Гибель Византии (Артищев) - страница 19

— Более трех недель вы ожидали аудиенции у султана? — переспросил секретарь, обмакивая перо в чернильницу.

— Именно так, благородный синклит. За это время мы имели незавидную возможность наблюдать, и это происходило неоднократно, как те делегации и отдельные лица, чей ранг был неизмеримо ниже посольства Византии, по приглашению и без задержек проходили в покои султана.

— Когда же вы наконец предстали перед султаном, каков ответ был получен вами на послание императора? — вновь задал вопрос секретарь.

— Государь, благородный синклит! Султан выслушал, помедлил и скривив рот, произнес следующее: «Передайте своему императору и всем прочим, что я мало похож на своих предков, слишком слабых и нерешительных для великих дел. Моя же власть простирается так далеко, как им не приходилось даже мечтать». Когда же я попросил его прояснить смысл этих слов, он заявил, что в том нет нужды и что вскоре мы, ромеи, сами все узнаем и поймем.

В зале стояла такая тишина, что сквозь стеклянные витражи окон было слышно щебетание птиц в саду. Стратег Кантакузин скрестил на груди руки и был немало удивлен, заметив, что своим непроизвольным жестом привлек внимание большинства присутствующих.

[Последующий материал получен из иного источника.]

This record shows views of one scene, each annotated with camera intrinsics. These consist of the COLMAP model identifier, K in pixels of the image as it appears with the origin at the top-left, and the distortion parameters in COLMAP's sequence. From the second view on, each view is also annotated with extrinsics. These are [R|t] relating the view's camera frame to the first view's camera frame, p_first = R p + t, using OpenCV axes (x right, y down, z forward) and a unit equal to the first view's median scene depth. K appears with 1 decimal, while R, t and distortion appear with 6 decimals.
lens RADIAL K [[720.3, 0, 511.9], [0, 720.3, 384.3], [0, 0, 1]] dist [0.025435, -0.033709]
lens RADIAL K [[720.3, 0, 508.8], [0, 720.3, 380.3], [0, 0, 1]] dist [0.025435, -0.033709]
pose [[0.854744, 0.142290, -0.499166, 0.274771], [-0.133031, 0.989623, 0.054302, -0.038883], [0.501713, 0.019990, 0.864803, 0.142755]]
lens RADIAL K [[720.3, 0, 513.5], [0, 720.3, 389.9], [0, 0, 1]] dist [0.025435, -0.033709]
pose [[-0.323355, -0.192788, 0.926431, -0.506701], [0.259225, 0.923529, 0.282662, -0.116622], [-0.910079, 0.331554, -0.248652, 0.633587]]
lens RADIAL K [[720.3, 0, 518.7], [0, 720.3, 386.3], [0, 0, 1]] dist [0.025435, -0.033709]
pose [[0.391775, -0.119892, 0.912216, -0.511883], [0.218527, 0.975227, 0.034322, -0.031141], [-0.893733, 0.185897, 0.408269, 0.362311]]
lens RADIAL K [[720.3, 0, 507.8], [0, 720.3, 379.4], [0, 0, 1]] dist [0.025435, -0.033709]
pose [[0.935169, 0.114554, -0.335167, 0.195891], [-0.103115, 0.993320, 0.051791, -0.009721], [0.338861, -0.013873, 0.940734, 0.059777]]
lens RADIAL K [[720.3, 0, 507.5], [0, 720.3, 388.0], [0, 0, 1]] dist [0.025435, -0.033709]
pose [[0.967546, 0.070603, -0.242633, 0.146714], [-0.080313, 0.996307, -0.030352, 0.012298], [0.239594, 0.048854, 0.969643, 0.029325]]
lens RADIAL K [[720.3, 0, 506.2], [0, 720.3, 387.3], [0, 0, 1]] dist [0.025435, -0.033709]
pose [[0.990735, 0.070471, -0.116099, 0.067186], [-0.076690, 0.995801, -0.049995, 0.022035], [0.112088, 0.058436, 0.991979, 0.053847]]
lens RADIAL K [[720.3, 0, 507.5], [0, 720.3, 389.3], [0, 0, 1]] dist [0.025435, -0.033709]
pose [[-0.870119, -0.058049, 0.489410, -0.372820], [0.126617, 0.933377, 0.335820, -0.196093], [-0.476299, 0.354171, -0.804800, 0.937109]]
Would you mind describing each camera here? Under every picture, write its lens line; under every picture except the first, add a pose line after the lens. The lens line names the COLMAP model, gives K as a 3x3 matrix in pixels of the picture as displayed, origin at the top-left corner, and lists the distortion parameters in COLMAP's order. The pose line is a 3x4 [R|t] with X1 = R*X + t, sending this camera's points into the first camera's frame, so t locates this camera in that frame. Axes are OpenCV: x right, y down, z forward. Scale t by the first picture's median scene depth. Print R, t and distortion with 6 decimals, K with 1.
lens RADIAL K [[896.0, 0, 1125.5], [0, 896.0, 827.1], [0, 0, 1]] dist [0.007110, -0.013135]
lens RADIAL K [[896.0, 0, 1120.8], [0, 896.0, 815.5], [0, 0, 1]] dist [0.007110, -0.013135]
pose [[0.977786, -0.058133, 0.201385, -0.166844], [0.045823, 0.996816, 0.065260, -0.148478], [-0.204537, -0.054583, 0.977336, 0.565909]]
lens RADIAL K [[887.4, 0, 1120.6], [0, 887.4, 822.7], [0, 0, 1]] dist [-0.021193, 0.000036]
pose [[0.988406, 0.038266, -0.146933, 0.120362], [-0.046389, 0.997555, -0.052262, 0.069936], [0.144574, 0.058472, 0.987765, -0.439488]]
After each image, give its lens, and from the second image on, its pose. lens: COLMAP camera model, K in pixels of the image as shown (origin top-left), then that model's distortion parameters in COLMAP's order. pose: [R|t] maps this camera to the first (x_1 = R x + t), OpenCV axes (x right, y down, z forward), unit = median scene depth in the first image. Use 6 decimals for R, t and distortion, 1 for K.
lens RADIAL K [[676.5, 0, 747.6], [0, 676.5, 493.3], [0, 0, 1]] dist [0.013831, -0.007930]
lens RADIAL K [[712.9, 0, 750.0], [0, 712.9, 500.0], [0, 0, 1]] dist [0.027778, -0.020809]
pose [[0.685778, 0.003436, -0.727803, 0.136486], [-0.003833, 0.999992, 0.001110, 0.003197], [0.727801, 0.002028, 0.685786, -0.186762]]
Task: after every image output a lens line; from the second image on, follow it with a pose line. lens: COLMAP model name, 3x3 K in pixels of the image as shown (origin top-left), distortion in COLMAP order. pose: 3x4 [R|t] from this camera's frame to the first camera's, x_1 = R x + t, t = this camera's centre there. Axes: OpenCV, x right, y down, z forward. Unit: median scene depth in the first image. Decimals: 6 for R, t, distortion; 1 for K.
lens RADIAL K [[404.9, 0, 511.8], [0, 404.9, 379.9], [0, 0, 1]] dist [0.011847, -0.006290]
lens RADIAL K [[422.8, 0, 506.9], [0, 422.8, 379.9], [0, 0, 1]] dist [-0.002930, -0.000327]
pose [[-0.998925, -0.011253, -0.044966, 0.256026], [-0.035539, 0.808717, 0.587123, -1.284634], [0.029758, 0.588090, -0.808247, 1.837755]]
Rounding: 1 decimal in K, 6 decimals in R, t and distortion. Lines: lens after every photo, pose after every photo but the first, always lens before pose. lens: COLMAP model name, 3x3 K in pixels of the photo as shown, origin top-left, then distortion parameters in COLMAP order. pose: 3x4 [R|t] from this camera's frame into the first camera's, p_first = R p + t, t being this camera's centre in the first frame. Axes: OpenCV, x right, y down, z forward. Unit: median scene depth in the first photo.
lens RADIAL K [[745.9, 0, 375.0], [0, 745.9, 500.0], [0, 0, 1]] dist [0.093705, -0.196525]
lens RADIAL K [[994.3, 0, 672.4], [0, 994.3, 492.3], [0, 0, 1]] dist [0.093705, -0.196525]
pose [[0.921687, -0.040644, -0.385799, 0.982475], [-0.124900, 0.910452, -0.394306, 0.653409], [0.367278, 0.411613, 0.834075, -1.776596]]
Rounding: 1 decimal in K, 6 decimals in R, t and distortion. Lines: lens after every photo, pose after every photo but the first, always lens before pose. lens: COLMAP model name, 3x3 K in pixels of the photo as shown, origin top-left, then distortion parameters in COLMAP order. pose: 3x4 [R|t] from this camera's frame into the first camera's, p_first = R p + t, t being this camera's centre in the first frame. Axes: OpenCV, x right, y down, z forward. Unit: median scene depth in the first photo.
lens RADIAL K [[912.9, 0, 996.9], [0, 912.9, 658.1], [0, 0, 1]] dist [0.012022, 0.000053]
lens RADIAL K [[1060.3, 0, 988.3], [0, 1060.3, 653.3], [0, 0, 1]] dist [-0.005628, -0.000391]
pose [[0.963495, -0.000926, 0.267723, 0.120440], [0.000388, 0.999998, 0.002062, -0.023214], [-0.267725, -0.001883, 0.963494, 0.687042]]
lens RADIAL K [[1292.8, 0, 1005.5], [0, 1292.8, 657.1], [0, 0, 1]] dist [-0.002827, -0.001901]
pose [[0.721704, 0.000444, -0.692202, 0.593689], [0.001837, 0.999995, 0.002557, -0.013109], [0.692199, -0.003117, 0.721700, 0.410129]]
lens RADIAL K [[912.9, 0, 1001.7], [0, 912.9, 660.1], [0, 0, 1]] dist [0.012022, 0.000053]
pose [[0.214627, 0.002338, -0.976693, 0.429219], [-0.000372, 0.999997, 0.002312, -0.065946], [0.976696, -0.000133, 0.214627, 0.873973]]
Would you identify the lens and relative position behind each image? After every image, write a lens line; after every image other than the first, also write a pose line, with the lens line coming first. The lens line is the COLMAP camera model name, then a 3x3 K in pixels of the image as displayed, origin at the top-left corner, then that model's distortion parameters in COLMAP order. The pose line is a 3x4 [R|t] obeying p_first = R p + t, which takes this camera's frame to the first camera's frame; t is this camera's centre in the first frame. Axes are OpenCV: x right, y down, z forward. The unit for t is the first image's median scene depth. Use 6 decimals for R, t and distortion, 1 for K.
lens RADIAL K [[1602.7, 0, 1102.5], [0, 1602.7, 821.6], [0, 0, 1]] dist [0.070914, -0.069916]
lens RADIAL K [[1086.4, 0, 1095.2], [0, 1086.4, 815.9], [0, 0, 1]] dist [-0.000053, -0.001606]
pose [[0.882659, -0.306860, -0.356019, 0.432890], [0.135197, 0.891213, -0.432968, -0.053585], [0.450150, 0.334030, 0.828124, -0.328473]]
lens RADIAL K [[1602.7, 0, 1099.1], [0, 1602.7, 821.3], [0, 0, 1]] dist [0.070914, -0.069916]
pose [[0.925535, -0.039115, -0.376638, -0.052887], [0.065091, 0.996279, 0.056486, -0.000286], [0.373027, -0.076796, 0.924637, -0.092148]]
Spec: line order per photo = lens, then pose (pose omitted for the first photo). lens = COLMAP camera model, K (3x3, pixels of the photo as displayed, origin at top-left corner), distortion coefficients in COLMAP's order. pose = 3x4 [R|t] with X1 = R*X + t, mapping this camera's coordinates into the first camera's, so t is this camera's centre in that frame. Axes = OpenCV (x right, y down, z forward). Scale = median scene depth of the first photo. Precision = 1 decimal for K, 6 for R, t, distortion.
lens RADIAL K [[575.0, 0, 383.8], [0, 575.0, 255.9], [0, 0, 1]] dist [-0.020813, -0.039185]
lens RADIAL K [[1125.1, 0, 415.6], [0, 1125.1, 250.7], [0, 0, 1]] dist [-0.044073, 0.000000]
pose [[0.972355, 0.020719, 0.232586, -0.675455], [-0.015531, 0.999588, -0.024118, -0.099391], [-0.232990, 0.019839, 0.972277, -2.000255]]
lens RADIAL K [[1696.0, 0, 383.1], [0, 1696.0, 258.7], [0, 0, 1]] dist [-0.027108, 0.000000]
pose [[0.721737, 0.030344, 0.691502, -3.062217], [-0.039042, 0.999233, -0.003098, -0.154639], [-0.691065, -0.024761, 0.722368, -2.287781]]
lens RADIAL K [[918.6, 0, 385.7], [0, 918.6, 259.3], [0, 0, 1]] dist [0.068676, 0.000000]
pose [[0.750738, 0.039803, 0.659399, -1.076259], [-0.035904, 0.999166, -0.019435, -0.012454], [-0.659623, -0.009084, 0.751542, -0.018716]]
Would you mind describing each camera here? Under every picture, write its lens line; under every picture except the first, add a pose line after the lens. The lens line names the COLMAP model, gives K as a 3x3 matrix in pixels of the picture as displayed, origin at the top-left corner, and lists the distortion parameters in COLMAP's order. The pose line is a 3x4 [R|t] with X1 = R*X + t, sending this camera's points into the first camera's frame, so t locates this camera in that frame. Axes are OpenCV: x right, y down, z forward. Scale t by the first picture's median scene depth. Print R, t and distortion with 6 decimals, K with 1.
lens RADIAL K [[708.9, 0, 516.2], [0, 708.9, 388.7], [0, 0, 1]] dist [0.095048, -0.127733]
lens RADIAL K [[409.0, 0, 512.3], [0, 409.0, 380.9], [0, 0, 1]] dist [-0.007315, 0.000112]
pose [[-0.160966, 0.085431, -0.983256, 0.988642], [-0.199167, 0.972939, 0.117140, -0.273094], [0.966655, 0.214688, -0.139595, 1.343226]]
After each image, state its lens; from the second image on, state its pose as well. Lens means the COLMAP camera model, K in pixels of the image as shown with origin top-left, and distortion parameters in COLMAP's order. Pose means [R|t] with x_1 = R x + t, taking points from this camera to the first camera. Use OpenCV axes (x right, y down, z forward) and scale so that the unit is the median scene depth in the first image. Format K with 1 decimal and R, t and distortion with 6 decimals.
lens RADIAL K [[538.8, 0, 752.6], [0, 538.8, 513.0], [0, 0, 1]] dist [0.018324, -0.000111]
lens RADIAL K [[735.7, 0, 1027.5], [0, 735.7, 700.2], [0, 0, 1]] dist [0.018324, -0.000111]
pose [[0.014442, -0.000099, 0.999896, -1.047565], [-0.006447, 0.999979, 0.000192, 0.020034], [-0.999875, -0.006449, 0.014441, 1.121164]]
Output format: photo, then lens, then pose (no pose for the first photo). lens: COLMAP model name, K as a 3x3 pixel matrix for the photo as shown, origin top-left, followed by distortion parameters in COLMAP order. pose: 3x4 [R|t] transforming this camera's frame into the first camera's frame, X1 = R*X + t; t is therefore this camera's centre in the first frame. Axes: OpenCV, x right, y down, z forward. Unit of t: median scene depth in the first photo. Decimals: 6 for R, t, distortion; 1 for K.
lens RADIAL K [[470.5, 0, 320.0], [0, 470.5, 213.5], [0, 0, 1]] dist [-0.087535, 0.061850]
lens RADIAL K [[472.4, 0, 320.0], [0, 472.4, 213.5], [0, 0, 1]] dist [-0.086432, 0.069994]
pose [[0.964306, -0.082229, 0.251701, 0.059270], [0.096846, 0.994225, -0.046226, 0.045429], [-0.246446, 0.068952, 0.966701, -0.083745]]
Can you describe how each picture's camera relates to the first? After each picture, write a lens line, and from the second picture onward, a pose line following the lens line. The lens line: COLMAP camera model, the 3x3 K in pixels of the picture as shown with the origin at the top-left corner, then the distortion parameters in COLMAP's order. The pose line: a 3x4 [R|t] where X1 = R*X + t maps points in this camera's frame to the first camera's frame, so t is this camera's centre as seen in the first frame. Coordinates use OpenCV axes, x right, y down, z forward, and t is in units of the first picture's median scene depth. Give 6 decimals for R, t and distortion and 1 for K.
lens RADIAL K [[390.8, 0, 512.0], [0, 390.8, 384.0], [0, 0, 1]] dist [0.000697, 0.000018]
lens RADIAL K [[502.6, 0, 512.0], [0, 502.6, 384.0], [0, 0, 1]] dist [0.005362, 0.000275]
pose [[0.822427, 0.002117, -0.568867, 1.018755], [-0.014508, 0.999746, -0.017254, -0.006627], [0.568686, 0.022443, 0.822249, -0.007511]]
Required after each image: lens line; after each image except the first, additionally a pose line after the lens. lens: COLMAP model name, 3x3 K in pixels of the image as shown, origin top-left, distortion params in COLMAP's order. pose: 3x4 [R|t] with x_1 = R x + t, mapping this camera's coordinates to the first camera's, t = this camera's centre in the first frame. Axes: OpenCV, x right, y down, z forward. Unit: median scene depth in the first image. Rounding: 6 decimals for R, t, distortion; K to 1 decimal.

— Что же еще сказал султан Мехмед?

— Больше ничего. Но когда нам, так и не получившим ответа, было указано уходить, он неожиданно остановил нас: «Больше не появляйтесь у меня с подобными вопросами. В следующий раз вас ждет мучительная смерть». Это были его последние слова.

Среди сенаторов пробежал возмущенный ропот. Скрипнула скамья под вставшим Кантакузином.

— Недопустимо более терпеть, государь! Утратив волю к действиям, мы потеряем всё. Прикажи и через несколько дней от крепости на берегах Босфора останутся одни руины!

С места поднялся димарх, высокий и худой вельможа с цепкими, глубоко запавшими глазами на удлинённом костистом кице. Его седые, кустистые брови недовольно вздернулись вверх.

— О чем ты говоришь, стратег? К чему ты нас призываешь? Совет этот опасен, василевс, и приводит меня в смятение. Подобными непродуманными действиями мы развяжем войну, ту самую, к которой стремятся османы.

Собрание взволнованно загудело. Кантакузин с побагровевшим от гнева лицом обрушился на сенатора.

— Не хочешь ли ты сказать, Лука Нотар, что я, столь необдуманно произносящий слова, не достоин высокого звания стратега? Так ли я понял тебя? Или ты смеешь намекать, что я действую на руку османам и с ними заодно?

— Нет, мастер, ты ошибся, — поднял голос и Нотар, стараясь перекрыть нарастающий шум.

— Ты неверно толкуешь мои слова и ищешь в них скрытый смысл, которого там нет. Я всего лишь хотел сказать, что недопустимо начинать военные действия против турецкого правителя, который только и ждёт предлога обрушиться на империю.